The main objective of this project is to address the challenges posed by recent types of datasets (increasingly larger and more complex) and new ways of analyzing them (more flexible but less transparent than traditional statistical techniques). We plan to pursue five lines of research:

(1) New directions in interpretability and explainability for predictive models. Our first goal is to develop an automatic procedure for identifying groups of explanatory variables that are jointly relevant in a prediction model. We will also introduce interpretability into functional regression. Finally, we plan to extend existing interpretability methods when analyzing time series with recurrent NN.

(2) Wearable device data: A Functional Data Analysis approach. We plan to extend linear local likelihood estimation to the Beta model with two functional parameters, allowing for the possibility of mixed effects.
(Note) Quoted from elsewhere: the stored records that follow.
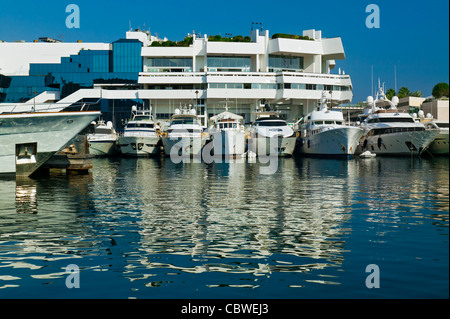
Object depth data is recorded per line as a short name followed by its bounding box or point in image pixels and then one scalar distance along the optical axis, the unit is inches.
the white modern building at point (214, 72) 3105.3
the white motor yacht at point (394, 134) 2134.6
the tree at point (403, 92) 5007.4
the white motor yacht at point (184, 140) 2132.1
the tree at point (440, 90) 4074.8
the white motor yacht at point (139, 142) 2258.9
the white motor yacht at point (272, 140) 2171.5
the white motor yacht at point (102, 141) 2404.0
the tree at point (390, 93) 5000.0
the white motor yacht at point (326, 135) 2078.0
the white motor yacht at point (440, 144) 2263.8
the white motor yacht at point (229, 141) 2011.6
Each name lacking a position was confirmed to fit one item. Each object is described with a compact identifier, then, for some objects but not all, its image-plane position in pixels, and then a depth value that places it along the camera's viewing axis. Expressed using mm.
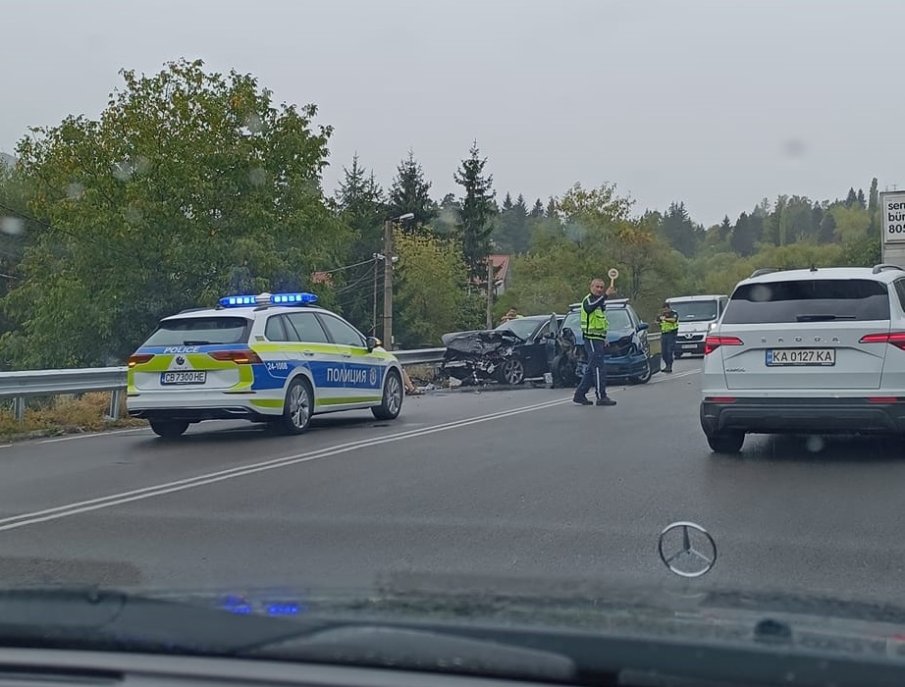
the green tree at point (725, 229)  152038
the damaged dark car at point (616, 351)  22172
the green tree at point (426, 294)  68381
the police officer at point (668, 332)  26625
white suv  9461
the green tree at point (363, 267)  68125
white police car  12758
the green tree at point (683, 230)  143750
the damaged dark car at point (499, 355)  22781
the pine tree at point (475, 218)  75750
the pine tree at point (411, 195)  72812
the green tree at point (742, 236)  135150
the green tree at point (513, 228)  146250
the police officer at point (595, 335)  16312
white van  34750
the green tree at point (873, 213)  88125
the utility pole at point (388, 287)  37094
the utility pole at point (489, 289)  65387
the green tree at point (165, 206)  36125
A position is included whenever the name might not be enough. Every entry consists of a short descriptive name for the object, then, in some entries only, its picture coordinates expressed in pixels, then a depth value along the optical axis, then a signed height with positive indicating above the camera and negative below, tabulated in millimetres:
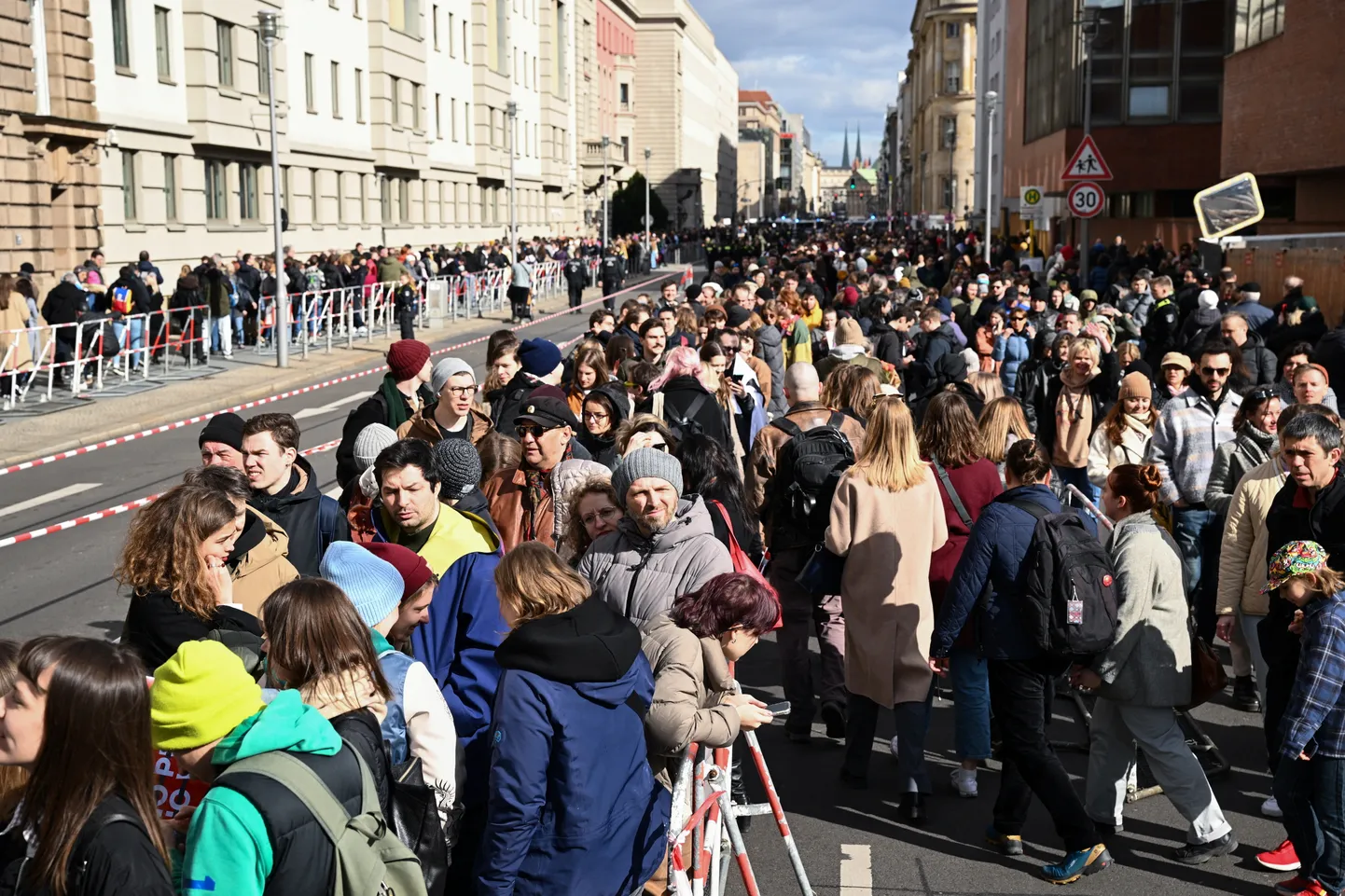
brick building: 24844 +2707
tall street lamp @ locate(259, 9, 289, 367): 25000 +726
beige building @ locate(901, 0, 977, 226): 124375 +12984
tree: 86069 +2918
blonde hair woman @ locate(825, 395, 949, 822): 6836 -1366
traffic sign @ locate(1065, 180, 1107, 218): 19516 +768
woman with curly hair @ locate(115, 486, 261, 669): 4664 -1003
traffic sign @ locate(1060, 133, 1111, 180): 18844 +1187
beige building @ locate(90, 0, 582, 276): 30797 +3772
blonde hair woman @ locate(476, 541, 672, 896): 4027 -1310
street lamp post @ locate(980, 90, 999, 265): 36609 +4193
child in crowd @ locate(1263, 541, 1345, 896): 5414 -1654
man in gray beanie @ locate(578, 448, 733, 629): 5477 -1091
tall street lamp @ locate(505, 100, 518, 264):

(3) EEG data: Contributions of Functional Data Analysis and IML. We will transform EEG data into functional data, enabling new forms of analysis. In addition, we will introduce interpretability methods to the deep learning tools that are being used for EEG data. Finally, we will design an experimental stage of EEG data collection that will allow us to explore the limits of the methods used.

(4) Data coming from graphs: Prediction and Bayesian modeling. The degree distribution is well fitted by generalizations of the Zipf distribution. We will study the role of these distributions in prediction and forecasting problems arising in graphs.

(5) Nonlinear dimensionality reduction methods for Big Data. Distance-based approaches to this problem are limited by memory and time constraints, which we will try to eliminate. We will also explore the possibility of defining autoencoder versions of them.